Scott Alexander’s A Guide To Asking Robots To Design Stained Glass Windows has some great examples of both the stunning images that OpenAI’s DALL-E-2 system can produce and some of the issues it still has. Some of the problems are fairly straightforward (like text will often come out as well-rendered gibberish) but the most interesting issue he runs into is that DALL-E’s content (what the image represents) isn’t orthogonal to the style (or medium). Mention a raven in the query and you’ll get an image that’s all goth and edgy. Ask for “hot air balloon, stained glass window” and you’ll get something that looks like someone’s first project in a continuing education art class. And if your content strays too far from what you typically see in stained glass windows you’ll instead get an image that happens to have a stained glass window in the background.
He concludes:
DALL-E is clearly capable of incredible work. That having been said, I mostly couldn’t access it. Although it can make stunning stained glass of traditional stained-glass subjects, trying to get it to do anything at all unusual degrades the style until you end up picking the best of a bad lot and being grateful for it. You can try to recover the style by adding more and more stylistic cues, but it’s really hit-or-miss, and you can never be sure you’ll get two scenes depicted in the same (or even remotely similar) styles, which kind of sinks my plan for a twelve-part window.
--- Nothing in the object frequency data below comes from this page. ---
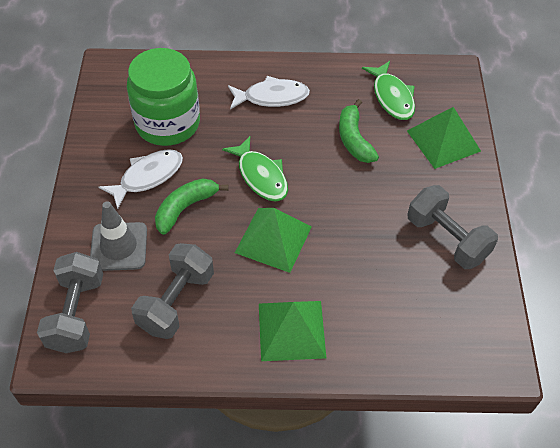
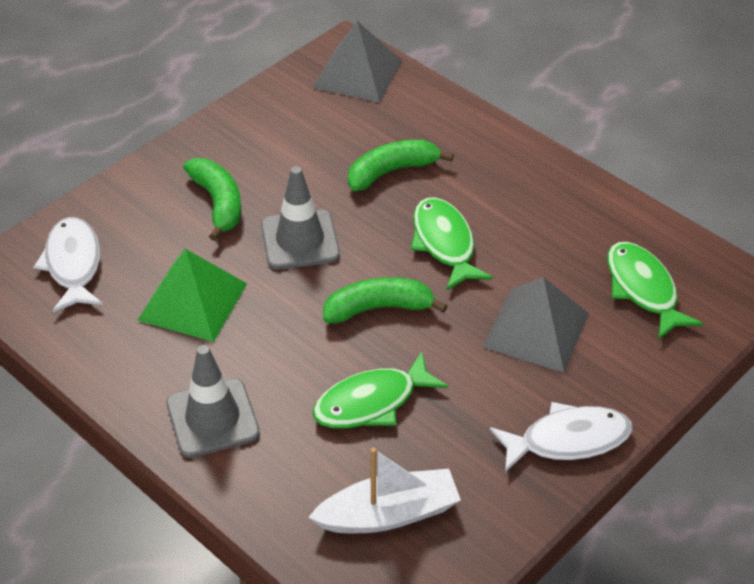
green banana: [155,178,229,235] [339,99,379,163] = 2 -> [183,158,241,241] [323,277,448,323] [348,140,454,191] = 3
green fish: [222,136,288,202] [362,61,415,120] = 2 -> [312,351,448,428] [411,197,493,290] [607,242,703,340] = 3
green jar: [127,48,200,146] = 1 -> none = 0
green pyramid: [235,208,312,273] [259,301,326,361] [407,107,481,169] = 3 -> [137,249,247,342] = 1
grey dumbbell: [37,252,103,353] [131,243,214,339] [407,185,498,269] = 3 -> none = 0
grey pyramid: none = 0 -> [313,21,402,103] [483,277,589,373] = 2
grey traffic cone: [90,201,147,271] = 1 -> [166,345,260,458] [261,166,340,270] = 2
white boat: none = 0 -> [308,447,461,533] = 1

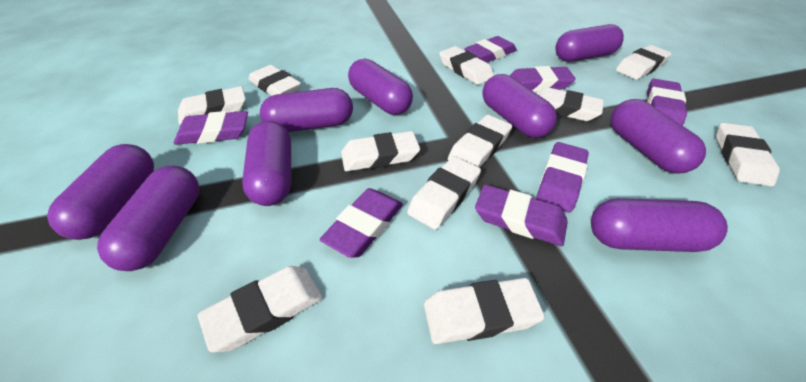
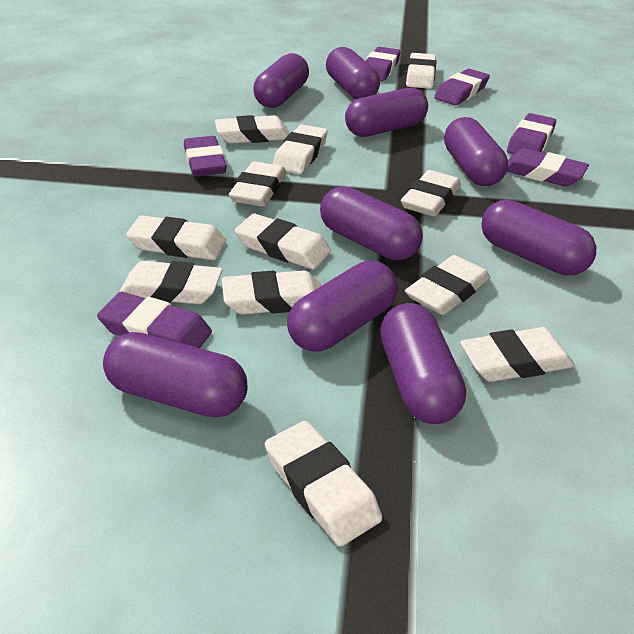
purple eraser: [174,111,248,145] [320,188,403,258] [465,36,517,63] [475,185,568,246] [509,66,576,92] [536,142,589,213] [647,79,687,126] = 7 -> [97,292,212,348] [184,136,227,177] [366,47,400,82] [434,69,490,105] [507,113,556,154] [507,148,589,187] = 6
white eraser: [178,86,246,125] [198,266,323,352] [249,65,301,96] [341,131,420,171] [407,156,481,230] [424,278,545,344] [439,46,494,85] [448,115,512,167] [536,87,604,121] [616,45,672,80] [716,123,780,186] = 11 -> [119,261,223,304] [126,215,226,260] [215,115,289,144] [222,270,321,315] [229,161,286,207] [235,214,331,270] [265,421,382,546] [273,124,328,174] [401,170,461,217] [405,255,490,315] [406,53,436,89] [460,327,575,382] = 12

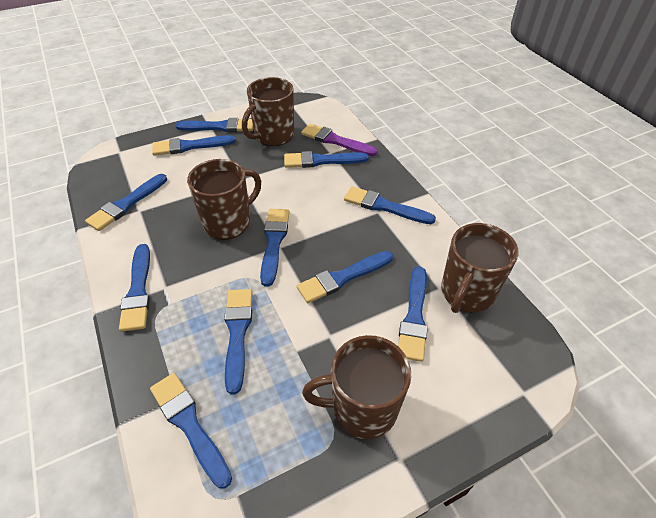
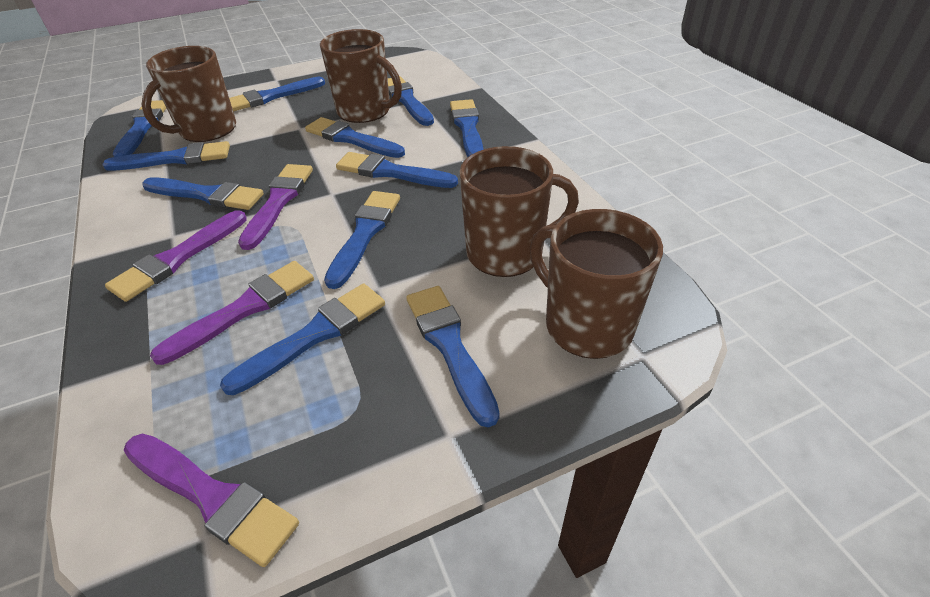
purple brush: [301,124,377,156] = 1 -> [105,210,246,302] [123,434,299,567] [150,261,314,365] [238,164,313,250] = 4

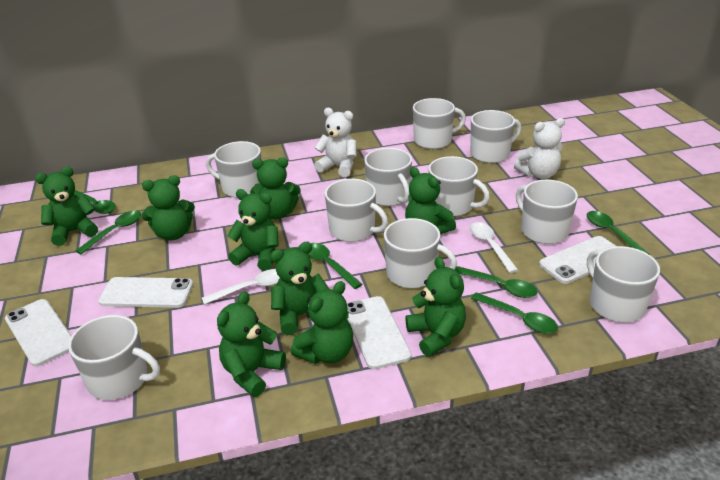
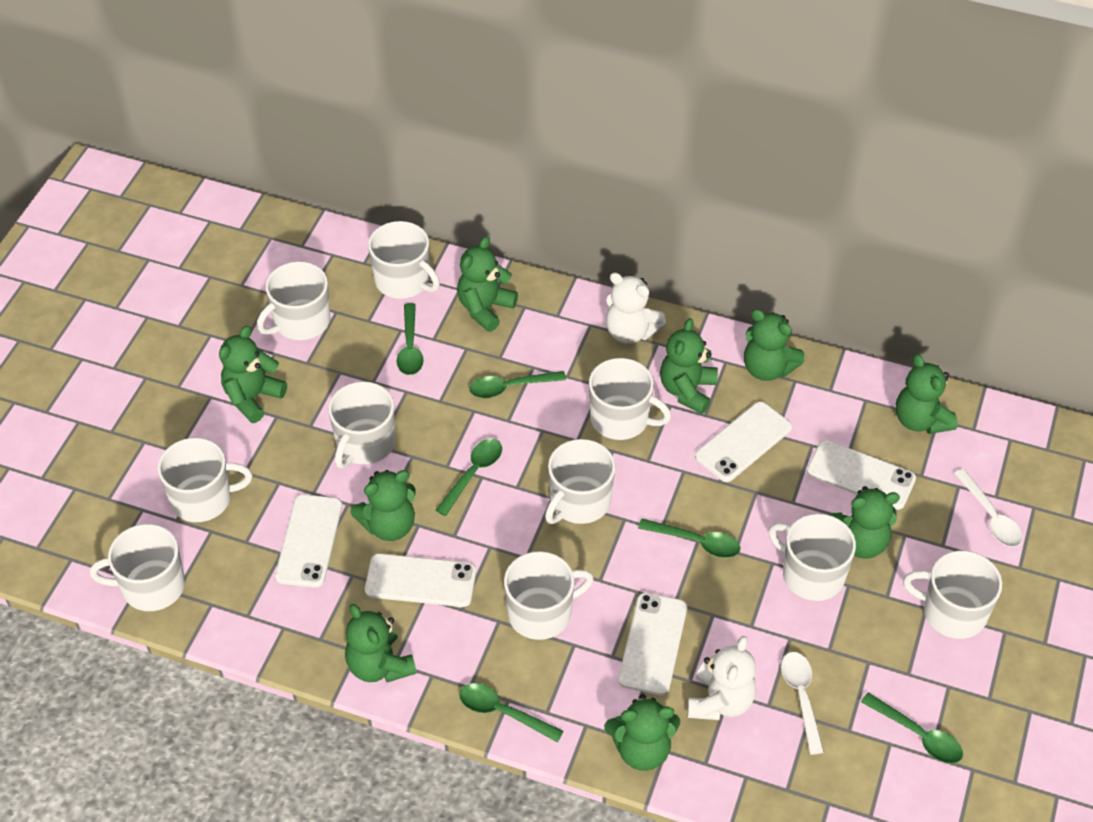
white phone: [5,299,72,367] [98,277,193,308] [347,296,411,369] [539,236,616,284] = 4 -> [275,494,342,588] [365,553,476,607] [618,593,687,695] [695,401,792,482] [807,440,916,510] = 5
Honestly this isn’t too surprising. DALL-E-2’s uses a subsystem called CLIP, which was trained to predict whether or not a sample text string co-occurs with a particular image scraped from about 400 million image-text pairs found on the Internet. Scott would ideally like something that takes an image request like “a stained glass window depicting Charles Darwin studying finches” and produces the requested image (prescriptive text → desired image), but what DALL-E-2 really does is take a sample caption and produce images that are likely to have that caption text (descriptive text → described image). That’s kind of the same task but not quite. In a prescriptive system you really want to be able to specify style and content separately, regardless of any biases in the original training data. But for the prediction task that CLIP is actually trained on that orthogonality would be a disadvantage. (The usefulness of captions for requests will also probably vary across genres, since stock image databases like ShutterStock use captions that are already hand-tuned for search engines with text like “Icebergs under the Northern Lights”, but Flikr captions are more often titles like “Off Into The Sunset”.)
I expect this problem can be at least partially fixed with additional training, especially if OpenAI can get examples that specifically disambiguate content from style (perhaps even from DALL-E-2 usage data itself). In the mean time there’s a whole community endeavor to discover so-called prompt engineering tips and tricks to trick the system to do what you want. (I especially love that you can improve the quality of the resulting image by adding the words “trending on ArtStation” to your query.)